In the five-year period from 2011 to 2015, cocaine was a factor in 30 to 35 percent of Cuyahoga County’s drug overdose deaths. But its prevalence grew to 39 percent in 2016, 41 percent in 2017 and 45 percent last year, according to statistics from the medical examiner’s office.

Other Northeast Ohio counties have also seen an uptick in cocaine-related deaths. In Mahoning County, which includes Youngstown, the drug was a factor in half of all fatal overdoses in 2018. In Lorain County, it was detected in 54 percent of overdose deaths last year.

Dealers are mixing fentanyl with “everything”

Cuyahoga County Medical Examiner Thomas Gilson said drug mixtures, such as a fentanyl-cocaine combination, are more common than they were 10 years ago. He attributed their pervasiveness to drug dealers trying to increase their customer base.

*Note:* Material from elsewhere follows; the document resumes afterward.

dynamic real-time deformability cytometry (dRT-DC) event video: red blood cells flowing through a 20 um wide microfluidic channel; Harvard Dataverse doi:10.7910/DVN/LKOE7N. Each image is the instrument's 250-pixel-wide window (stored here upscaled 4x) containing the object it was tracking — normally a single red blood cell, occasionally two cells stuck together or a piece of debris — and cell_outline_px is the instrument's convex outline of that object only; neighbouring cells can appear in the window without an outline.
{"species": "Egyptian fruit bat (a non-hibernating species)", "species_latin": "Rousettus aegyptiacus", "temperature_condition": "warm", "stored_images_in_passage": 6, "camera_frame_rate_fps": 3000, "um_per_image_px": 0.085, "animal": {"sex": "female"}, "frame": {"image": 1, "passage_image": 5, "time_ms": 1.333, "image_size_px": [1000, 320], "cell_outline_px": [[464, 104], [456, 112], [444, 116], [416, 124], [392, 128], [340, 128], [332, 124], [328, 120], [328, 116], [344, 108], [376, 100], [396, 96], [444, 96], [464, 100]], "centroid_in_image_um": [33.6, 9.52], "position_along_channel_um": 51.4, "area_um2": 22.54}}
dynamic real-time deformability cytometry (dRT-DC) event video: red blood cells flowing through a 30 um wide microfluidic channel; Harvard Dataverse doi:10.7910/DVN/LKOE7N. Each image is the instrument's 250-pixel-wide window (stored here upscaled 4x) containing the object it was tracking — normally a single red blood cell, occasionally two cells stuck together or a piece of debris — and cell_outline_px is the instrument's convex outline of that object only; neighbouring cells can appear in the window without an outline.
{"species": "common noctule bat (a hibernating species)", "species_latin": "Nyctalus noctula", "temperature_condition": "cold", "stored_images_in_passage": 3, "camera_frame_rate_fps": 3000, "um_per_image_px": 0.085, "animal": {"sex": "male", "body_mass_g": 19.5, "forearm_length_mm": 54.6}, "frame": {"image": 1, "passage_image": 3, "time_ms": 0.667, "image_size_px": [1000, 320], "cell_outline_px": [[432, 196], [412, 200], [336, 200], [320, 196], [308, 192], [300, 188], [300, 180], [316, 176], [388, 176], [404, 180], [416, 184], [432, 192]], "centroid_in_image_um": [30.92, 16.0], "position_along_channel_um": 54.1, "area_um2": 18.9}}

Carole Negus, the nursing director at Stella Maris, a Cleveland mental health and addiction treatment center, said drug mixtures increase the level of danger for the average drug user buying on the street.

“It’s really kind of a crapshoot when they’re out there, what they’re getting,” she said.

Cocaine-fentanyl combination is shifting demographic data

Cocaine-fentanyl mixtures have caused a massive shift in the demographic data related to overdose deaths, the medical examiner’s office statistics show.

In each year from 2006 to 2012, African-Americans accounted for more than half of all cocaine-related overdose deaths, including a peak of 66 percent in 2007. That percentage has dropped precipitously in the years since, falling to just 30 percent last year.

Officials hope fentanyl test strips will help

The Alcohol, Drug Addiction and Mental Health Services Board of Cuyahoga County’s 2019 budget includes $15,000 for the Care Alliance Health Center to buy and distribute fentanyl test strips, which can be used to detect the drug when it is mixed with cocaine, heroin and other substances.

The ADAMHS Board is also planning a grassroots effort to get the strips into places like bus stations, public libraries, recreation centers and bar bathrooms.